_Directions_: Nothing may be dropped or altered: reproduce all the data.
□ □ □
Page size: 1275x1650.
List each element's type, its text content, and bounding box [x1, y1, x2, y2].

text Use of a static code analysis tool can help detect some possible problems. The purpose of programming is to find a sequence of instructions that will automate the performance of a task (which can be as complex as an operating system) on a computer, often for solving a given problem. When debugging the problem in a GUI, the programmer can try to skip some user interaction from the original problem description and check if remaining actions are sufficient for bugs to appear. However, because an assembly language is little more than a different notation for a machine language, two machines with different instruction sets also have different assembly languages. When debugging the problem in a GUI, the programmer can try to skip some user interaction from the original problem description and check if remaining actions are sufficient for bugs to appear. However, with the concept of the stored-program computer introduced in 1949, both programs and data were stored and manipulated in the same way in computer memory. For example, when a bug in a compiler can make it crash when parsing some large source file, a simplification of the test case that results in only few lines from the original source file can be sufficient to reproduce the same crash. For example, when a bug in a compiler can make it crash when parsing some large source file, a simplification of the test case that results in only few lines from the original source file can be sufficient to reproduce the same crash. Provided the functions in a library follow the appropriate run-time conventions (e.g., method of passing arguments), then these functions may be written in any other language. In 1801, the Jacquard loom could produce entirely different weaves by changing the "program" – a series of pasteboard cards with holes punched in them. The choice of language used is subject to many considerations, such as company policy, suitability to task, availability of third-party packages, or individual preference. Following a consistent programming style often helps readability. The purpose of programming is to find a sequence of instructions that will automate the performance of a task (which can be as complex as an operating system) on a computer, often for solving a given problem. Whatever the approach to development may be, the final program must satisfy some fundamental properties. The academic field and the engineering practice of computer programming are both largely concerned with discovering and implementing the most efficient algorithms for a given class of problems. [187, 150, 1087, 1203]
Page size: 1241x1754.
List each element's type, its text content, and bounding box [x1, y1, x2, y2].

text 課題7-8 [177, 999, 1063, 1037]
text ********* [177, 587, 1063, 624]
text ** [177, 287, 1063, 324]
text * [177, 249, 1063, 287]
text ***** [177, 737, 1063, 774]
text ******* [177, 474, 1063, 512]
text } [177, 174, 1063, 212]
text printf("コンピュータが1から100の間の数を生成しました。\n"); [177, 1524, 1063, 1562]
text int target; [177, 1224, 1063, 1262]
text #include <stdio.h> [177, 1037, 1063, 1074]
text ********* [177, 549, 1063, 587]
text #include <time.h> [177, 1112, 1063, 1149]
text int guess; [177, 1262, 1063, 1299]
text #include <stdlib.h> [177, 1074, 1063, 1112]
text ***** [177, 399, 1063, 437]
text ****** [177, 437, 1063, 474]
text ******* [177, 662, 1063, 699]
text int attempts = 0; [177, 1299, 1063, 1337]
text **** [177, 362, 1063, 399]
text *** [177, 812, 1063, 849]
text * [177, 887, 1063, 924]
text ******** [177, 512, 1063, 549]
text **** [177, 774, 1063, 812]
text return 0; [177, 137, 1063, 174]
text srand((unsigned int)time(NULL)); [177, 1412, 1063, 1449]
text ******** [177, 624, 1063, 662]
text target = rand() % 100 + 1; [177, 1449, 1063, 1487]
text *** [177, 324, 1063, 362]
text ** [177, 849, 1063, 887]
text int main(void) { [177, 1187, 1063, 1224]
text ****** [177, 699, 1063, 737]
□ □ □
_Output for this exercise_:
Page size: 1275x1650.
List each element's type, its text content, and bounding box [x1, y1, x2, y2].

text Use of a static code analysis tool can help detect some possible problems. The purpose of programming is to find a sequence of instructions that will automate the performance of a task (which can be as complex as an operating system) on a computer, often for solving a given problem. When debugging the problem in a GUI, the programmer can try to skip some user interaction from the original problem description and check if remaining actions are sufficient for bugs to appear. However, because an assembly language is little more than a different notation for a machine language, two machines with different instruction sets also have different assembly languages. When debugging the problem in a GUI, the programmer can try to skip some user interaction from the original problem description and check if remaining actions are sufficient for bugs to appear. However, with the concept of the stored-program computer introduced in 1949, both programs and data were stored and manipulated in the same way in computer memory. For example, when a bug in a compiler can make it crash when parsing some large source file, a simplification of the test case that results in only few lines from the original source file can be sufficient to reproduce the same crash. For example, when a bug in a compiler can make it crash when parsing some large source file, a simplification of the test case that results in only few lines from the original source file can be sufficient to reproduce the same crash. Provided the functions in a library follow the appropriate run-time conventions (e.g., method of passing arguments), then these functions may be written in any other language. In 1801, the Jacquard loom could produce entirely different weaves by changing the "program" – a series of pasteboard cards with holes punched in them. The choice of language used is subject to many considerations, such as company policy, suitability to task, availability of third-party packages, or individual preference. Following a consistent programming style often helps readability. The purpose of programming is to find a sequence of instructions that will automate the performance of a task (which can be as complex as an operating system) on a computer, often for solving a given problem. Whatever the approach to development may be, the final program must satisfy some fundamental properties. The academic field and the engineering practice of computer programming are both largely concerned with discovering and implementing the most efficient algorithms for a given class of problems. [187, 150, 1087, 1203]
Page size: 1241x1754.
List each element's type, its text content, and bounding box [x1, y1, x2, y2].

text 課題7-8 [177, 999, 1063, 1037]
text ********* [177, 587, 1063, 624]
text ** [177, 287, 1063, 324]
text * [177, 249, 1063, 287]
text ***** [177, 737, 1063, 774]
text ******* [177, 474, 1063, 512]
text } [177, 174, 1063, 212]
text printf("コンピュータが1から100の間の数を生成しました。\n"); [177, 1524, 1063, 1562]
text int target; [177, 1224, 1063, 1262]
text #include <stdio.h> [177, 1037, 1063, 1074]
text ********* [177, 549, 1063, 587]
text #include <time.h> [177, 1112, 1063, 1149]
text int guess; [177, 1262, 1063, 1299]
text #include <stdlib.h> [177, 1074, 1063, 1112]
text ***** [177, 399, 1063, 437]
text ****** [177, 437, 1063, 474]
text ******* [177, 662, 1063, 699]
text int attempts = 0; [177, 1299, 1063, 1337]
text **** [177, 362, 1063, 399]
text *** [177, 812, 1063, 849]
text * [177, 887, 1063, 924]
text ******** [177, 512, 1063, 549]
text **** [177, 774, 1063, 812]
text return 0; [177, 137, 1063, 174]
text srand((unsigned int)time(NULL)); [177, 1412, 1063, 1449]
text ******** [177, 624, 1063, 662]
text target = rand() % 100 + 1; [177, 1449, 1063, 1487]
text *** [177, 324, 1063, 362]
text ** [177, 849, 1063, 887]
text int main(void) { [177, 1187, 1063, 1224]
text ****** [177, 699, 1063, 737]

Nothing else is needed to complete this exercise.